# What you have to do
Convert the lines, starting at the first one and ending at the line that contains "தொழில்முறை கேசினோ தர போக்கர் சில்லுகள்", into a JSON list of strings with one string per line, leaving out any blank lines.

# Data

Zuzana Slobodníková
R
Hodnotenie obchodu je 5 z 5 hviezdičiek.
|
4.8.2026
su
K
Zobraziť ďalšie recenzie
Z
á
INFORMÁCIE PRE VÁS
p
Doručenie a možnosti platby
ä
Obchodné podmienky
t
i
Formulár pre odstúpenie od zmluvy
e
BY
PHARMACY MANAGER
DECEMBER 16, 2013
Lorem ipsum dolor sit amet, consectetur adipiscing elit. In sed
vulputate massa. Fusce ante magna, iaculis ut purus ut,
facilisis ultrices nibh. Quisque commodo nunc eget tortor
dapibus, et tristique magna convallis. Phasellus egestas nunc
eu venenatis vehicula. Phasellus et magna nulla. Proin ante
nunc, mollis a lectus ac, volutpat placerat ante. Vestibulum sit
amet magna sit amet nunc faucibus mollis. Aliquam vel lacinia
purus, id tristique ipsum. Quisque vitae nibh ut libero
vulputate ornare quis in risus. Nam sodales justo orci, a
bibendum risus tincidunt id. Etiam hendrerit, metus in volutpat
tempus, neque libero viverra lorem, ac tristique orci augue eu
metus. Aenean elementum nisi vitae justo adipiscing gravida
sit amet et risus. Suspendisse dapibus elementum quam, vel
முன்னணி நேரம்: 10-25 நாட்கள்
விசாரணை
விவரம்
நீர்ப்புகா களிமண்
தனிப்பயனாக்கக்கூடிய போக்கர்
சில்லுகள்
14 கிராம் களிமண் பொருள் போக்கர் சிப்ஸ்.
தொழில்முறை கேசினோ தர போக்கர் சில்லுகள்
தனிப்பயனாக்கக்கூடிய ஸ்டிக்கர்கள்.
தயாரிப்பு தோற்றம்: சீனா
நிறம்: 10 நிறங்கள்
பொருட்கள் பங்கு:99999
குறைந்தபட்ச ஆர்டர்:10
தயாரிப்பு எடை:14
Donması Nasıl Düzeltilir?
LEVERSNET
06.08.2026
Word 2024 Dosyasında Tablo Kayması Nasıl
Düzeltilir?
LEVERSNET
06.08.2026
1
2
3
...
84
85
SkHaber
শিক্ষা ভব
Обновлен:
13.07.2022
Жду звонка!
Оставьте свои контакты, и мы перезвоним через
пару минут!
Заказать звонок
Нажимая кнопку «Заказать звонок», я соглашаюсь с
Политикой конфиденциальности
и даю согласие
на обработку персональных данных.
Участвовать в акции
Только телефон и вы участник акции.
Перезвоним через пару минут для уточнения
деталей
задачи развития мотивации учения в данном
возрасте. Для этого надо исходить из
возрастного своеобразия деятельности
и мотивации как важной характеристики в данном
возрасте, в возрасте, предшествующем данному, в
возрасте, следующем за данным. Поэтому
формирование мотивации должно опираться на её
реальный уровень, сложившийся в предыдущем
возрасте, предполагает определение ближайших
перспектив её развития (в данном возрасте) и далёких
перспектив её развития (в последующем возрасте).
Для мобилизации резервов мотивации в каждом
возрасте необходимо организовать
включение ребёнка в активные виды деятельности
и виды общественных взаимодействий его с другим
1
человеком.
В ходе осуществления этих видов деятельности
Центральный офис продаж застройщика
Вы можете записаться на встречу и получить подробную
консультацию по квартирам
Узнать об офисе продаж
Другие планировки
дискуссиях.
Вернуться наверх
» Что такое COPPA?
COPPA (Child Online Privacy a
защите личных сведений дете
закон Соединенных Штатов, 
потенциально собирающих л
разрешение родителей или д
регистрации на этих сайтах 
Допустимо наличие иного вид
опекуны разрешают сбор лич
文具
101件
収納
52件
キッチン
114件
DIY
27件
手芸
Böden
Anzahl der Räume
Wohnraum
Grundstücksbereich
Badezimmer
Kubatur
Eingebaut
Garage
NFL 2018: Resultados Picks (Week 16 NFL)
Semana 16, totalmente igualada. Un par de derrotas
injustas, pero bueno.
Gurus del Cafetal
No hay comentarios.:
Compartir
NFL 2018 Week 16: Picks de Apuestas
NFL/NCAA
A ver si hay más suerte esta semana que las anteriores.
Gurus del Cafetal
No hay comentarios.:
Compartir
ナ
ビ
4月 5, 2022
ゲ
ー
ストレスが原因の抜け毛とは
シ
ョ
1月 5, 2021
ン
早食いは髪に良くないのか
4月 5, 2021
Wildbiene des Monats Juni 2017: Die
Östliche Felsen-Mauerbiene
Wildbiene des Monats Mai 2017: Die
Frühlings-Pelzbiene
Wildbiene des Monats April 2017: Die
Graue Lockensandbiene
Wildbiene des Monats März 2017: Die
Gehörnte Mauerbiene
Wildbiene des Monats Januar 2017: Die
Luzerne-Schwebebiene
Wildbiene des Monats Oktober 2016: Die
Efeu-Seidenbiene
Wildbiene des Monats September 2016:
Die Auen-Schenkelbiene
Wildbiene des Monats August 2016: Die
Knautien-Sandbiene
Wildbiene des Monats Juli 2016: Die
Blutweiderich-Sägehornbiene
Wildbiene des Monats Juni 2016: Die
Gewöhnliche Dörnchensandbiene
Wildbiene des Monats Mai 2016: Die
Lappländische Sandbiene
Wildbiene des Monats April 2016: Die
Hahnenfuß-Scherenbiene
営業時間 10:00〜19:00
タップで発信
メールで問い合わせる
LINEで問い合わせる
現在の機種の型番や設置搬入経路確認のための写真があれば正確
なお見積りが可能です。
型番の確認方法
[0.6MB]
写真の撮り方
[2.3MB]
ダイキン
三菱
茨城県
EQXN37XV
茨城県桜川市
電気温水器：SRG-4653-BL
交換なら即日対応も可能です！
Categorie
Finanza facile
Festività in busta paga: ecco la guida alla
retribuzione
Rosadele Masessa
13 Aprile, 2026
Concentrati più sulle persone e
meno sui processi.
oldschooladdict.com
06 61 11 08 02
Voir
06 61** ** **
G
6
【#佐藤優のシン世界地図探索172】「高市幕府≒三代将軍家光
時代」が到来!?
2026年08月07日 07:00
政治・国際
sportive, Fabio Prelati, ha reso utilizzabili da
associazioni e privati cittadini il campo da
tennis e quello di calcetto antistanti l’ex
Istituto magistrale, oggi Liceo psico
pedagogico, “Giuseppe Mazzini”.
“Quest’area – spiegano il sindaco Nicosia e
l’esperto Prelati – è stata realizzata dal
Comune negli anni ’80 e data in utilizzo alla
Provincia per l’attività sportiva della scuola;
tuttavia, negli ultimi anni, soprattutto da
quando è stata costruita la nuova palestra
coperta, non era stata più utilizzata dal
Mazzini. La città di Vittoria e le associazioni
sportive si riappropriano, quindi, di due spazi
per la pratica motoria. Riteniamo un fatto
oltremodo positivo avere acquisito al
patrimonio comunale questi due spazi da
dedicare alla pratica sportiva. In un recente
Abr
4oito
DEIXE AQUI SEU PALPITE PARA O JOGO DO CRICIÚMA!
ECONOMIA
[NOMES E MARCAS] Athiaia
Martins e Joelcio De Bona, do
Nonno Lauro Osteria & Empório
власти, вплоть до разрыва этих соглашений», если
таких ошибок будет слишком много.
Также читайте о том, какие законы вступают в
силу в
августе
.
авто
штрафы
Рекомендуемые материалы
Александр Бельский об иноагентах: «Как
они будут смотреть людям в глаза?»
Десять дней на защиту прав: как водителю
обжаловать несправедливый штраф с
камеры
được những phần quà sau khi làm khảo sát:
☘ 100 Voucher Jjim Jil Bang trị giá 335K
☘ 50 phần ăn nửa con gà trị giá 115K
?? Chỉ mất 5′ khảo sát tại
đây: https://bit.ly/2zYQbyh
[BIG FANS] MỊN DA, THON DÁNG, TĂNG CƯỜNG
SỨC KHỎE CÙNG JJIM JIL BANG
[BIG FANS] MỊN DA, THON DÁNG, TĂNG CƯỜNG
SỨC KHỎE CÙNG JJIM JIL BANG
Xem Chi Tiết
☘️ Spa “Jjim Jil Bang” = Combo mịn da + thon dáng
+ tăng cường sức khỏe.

# Task solution
[
  "Zuzana Slobodníková",
  "R",
  "Hodnotenie obchodu je 5 z 5 hviezdičiek.",
  "|",
  "4.8.2026",
  "su",
  "K",
  "Zobraziť ďalšie recenzie",
  "Z",
  "á",
  "INFORMÁCIE PRE VÁS",
  "p",
  "Doručenie a možnosti platby",
  "ä",
  "Obchodné podmienky",
  "t",
  "i",
  "Formulár pre odstúpenie od zmluvy",
  "e",
  "BY",
  "PHARMACY MANAGER",
  "DECEMBER 16, 2013",
  "Lorem ipsum dolor sit amet, consectetur adipiscing elit. In sed",
  "vulputate massa. Fusce ante magna, iaculis ut purus ut,",
  "facilisis ultrices nibh. Quisque commodo nunc eget tortor",
  "dapibus, et tristique magna convallis. Phasellus egestas nunc",
  "eu venenatis vehicula. Phasellus et magna nulla. Proin ante",
  "nunc, mollis a lectus ac, volutpat placerat ante. Vestibulum sit",
  "amet magna sit amet nunc faucibus mollis. Aliquam vel lacinia",
  "purus, id tristique ipsum. Quisque vitae nibh ut libero",
  "vulputate ornare quis in risus. Nam sodales justo orci, a",
  "bibendum risus tincidunt id. Etiam hendrerit, metus in volutpat",
  "tempus, neque libero viverra lorem, ac tristique orci augue eu",
  "metus. Aenean elementum nisi vitae justo adipiscing gravida",
  "sit amet et risus. Suspendisse dapibus elementum quam, vel",
  "முன்னணி நேரம்: 10-25 நாட்கள்",
  "விசாரணை",
  "விவரம்",
  "நீர்ப்புகா களிமண்",
  "தனிப்பயனாக்கக்கூடிய போக்கர்",
  "சில்லுகள்",
  "14 கிராம் களிமண் பொருள் போக்கர் சிப்ஸ்.",
  "தொழில்முறை கேசினோ தர போக்கர் சில்லுகள்"
]